Sync-o-Matic

Inspiration

Have you ever noticed how people record videos of events simultaneously, yet rarely share their unique perspectives with others? These videos capture different camera angles, including fun moments and close-to-the-action shots that others may have missed.

What if there was a way to transform these individual recordings into a shared experience?

With the proliferation of recording devices and applications, the need for efficient and effective content enhancement tools is more important than ever. Let's solve that.

Imagine harnessing the power of user-generated content as additional camera angles, allowing everyone to contribute and create a collective, immersive experience. Say hello to a new era of event sharing, where every perspective counts and unforgettable moments are brought to life through a collaborative lens.

What it does

The idea is to synchronize all those videos taken from the crowd and combine them to create new forms of video content like mashups, multiple angles of live performances, voice dubbing, etc.

Specifically this could solve

Restoration: Sync-o-Matic could help restore degraded or damaged audiovisual content by aligning it with other instances of the same event.
Remixing: By aligning multiple instances of the same event, Sync-o-Matic allows for creative remixing of audiovisual content.
Remastering: Improve the quality of your content by aligning it with higher-quality instances of the same event.

How it works

Sports teams or stadiums could have a dedicated place for fans to upload their user-generated content (ie, https://gsw.sync-o-matic.com).

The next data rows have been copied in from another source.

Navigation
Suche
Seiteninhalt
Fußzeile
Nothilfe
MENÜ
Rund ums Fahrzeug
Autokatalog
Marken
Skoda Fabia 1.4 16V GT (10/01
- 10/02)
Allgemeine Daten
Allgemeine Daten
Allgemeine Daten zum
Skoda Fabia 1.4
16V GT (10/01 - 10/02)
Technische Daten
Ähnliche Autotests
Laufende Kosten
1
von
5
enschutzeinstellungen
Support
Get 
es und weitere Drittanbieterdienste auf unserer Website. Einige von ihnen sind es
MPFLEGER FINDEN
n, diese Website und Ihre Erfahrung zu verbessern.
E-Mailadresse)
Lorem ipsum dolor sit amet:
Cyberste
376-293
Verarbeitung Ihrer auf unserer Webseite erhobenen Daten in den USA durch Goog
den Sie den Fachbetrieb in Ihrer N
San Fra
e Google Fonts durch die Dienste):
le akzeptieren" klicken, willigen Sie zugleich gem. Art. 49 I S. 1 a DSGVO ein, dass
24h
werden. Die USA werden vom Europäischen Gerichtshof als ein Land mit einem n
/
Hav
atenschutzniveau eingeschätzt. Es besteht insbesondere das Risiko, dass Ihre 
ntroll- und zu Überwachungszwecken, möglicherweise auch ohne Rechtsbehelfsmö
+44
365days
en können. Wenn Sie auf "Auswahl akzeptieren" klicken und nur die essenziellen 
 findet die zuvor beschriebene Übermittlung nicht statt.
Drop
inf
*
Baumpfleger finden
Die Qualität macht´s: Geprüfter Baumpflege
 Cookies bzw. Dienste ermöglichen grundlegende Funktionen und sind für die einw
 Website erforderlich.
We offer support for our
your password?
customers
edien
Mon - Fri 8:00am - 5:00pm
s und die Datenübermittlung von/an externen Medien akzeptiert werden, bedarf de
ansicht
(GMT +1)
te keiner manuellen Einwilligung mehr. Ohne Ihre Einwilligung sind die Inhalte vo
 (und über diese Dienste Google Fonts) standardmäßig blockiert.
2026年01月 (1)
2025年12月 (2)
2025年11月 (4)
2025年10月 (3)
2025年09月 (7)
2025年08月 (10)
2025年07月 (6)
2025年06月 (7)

Fans upload their videos and a video player appears of the recorded event with all the camera views available, synchronized by timecode. Fans can watch the video and change camera angles at anytime.

Another way is to use a video mashup of people singing a song at the stadium. A single video is created using Sync-o-Matic that time aligns all videos into a fun experience.

See: https://drive.google.com/file/d/12x7LBKePowCg20NBpA1RdmFrruInS6rq/view?usp=drive_link

How we built it

Sync-o-Matic works aligning of multiple unsynchronized video via forced time alignment and classification algorithms. This exploits multiple time-based audio and video data that describe the same audiovisual event through fingerprinting and Fast Fourier Transform (FFT) or Sequential Monte Carlo (SMC) samplers.

Challenges we ran into

Mostly time constraint and testing. I came up with this idea last night and coded a rough prototype this morning that calculates time differences. It needs a front-end for video upload and processing. Currently, it's a local processor that takes video inputs and outputs time alignment data for reconstruction.

Accomplishments that we're proud of

Finding a fast way to calculate the cross-correlation between the two audio signals without processing the entire file. Processing files need to be efficient and avoid costly computation.

What we learned

Several strategies exist for forced alignment. I'm interested in training custom classifiers (Hidden Markov nodels) with Viterbi forced alignment. The alignment is explicitly aware of durations of musical notes or phase changes in audio. These strategies would improve the accuracy and robustness of the processor.